The Fox Deep project will be below the mined-out Fox open pit. The resource model following an RC drilling campaign at Fox Deep showed an increase in indicated mineral resource to 45.6Mt and 16.5Mct as of 31 January 2017. A pre-feasibility study on Fox Deep was initiated based on these results.
An updated mine design is being planned based on an incline caving method, which was successfully used at the Koala underground operation.
The Misery Deep pre-feasibility study reported positive results in May 2017. The project has probable mineral reserves of 1.8Mt and 8.7Mct and will enhance the production profile at the mine from 2020 to 2023.
The Ekati mine is accessed via a 500km seasonal ice road, which will be rebuilt every year. The only other transportation mode is by air from Yellowknife.

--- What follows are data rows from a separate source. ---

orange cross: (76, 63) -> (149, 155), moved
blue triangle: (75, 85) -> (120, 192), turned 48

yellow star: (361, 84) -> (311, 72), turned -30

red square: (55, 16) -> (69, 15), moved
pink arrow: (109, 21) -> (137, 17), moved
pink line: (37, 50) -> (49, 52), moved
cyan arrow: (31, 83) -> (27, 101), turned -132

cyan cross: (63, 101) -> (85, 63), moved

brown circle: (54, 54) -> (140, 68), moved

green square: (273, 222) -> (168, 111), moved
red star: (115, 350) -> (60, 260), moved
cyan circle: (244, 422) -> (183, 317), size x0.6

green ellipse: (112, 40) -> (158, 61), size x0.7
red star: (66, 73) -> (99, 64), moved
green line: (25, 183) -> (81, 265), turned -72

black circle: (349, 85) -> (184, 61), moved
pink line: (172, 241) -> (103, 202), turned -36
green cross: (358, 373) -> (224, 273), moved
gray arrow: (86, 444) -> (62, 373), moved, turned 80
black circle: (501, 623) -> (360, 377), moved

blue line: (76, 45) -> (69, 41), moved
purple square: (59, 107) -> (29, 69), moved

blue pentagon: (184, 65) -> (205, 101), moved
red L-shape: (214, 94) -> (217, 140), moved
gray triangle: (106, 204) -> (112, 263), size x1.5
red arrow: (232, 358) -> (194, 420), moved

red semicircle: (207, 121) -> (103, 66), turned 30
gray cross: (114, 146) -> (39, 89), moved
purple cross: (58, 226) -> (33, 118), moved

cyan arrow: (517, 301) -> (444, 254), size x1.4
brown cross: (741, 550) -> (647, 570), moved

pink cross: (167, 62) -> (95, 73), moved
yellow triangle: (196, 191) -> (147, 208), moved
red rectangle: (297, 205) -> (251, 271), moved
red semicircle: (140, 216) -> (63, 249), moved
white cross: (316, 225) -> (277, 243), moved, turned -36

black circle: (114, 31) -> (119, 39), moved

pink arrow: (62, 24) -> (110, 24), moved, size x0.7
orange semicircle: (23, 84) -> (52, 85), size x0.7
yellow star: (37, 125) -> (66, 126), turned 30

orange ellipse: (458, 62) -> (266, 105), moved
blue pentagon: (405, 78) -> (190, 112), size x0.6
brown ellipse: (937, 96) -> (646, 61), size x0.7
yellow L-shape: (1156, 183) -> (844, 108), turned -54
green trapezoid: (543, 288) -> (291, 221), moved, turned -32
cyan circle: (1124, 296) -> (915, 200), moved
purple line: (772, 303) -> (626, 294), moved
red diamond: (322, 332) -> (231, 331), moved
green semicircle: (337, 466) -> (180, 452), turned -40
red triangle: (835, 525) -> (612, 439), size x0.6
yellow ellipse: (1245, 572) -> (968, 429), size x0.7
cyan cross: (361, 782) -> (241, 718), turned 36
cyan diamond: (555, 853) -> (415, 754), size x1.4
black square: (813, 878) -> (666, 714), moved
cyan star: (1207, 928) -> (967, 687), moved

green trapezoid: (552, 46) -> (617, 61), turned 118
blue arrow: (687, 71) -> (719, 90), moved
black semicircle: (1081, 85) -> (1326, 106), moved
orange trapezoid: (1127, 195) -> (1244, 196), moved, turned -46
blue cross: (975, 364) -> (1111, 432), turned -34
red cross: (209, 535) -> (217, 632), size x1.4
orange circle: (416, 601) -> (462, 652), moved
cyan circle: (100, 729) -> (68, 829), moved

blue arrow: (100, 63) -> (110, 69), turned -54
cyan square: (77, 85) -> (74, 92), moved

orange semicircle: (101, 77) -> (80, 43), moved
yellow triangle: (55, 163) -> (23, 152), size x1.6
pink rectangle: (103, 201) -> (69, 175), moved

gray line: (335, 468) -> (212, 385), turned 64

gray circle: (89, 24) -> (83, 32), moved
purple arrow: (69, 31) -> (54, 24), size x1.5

A consortium known as Ekati Construction Alliance was the general construction contractor for the Ekati mine. The consortium included JT, Ryfran Electric, Clark Builders, Adco North, Nahanni, GAP Electric, Hay River Mechanical, and JSL.
Finning and Transwest Mining Systems provided heavy-duty mechanics and apprentice services. Nuna Logistics provided equipment operators and labourers for the project.
The contract for the construction of camp infrastructure at the push back expansion project of the Misery Pit was awarded to the joint venture of Det’on Cho Nahanni Construction.
Procon Holding was contracted to conduct underground development for the Ekati mine.
SRK Consulting conducted the preliminary economic assessment for the Fox Deep project.